(Saved entries)
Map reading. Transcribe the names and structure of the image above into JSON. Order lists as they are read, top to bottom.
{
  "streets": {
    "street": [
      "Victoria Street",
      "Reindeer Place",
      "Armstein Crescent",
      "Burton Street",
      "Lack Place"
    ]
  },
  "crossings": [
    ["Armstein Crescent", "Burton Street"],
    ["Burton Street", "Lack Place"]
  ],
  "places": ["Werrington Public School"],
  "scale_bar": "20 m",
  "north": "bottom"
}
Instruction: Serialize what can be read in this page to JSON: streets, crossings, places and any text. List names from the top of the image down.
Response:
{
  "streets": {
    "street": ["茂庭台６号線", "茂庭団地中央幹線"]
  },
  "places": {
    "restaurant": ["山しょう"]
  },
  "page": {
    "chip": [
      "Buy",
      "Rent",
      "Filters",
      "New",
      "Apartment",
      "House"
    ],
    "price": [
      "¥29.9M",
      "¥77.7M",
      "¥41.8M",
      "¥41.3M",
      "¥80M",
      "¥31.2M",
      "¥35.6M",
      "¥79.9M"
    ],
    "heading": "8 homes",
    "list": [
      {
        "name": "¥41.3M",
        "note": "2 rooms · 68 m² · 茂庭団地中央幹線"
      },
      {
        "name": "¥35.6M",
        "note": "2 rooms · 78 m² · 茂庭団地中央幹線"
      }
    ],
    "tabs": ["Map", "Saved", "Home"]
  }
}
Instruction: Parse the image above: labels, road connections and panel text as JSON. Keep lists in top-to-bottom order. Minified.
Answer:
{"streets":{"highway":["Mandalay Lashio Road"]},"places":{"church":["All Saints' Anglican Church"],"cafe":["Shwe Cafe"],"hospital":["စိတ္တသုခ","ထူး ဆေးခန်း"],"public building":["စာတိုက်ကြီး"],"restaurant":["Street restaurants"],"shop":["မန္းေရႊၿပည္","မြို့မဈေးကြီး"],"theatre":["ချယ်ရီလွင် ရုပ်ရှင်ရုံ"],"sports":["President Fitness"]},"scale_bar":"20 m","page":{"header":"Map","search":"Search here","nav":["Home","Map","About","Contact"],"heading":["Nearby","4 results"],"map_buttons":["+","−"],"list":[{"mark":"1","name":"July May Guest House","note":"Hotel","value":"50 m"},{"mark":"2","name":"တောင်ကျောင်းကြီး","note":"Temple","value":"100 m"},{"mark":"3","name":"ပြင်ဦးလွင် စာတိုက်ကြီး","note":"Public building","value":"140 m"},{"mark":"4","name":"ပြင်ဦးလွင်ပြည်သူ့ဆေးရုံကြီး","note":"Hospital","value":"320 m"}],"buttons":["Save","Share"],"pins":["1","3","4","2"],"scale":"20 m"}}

# About this exercise:
Note each line above that contains "text" and copy it out.

# Response box:
Instruction: Serialize what can be read in this page to JSON: streets, crossings, places and any text. List names from the top of the image down.
Instruction: Parse the image above: labels, road connections and panel text as JSON. Keep lists in top-to-bottom order. Minified.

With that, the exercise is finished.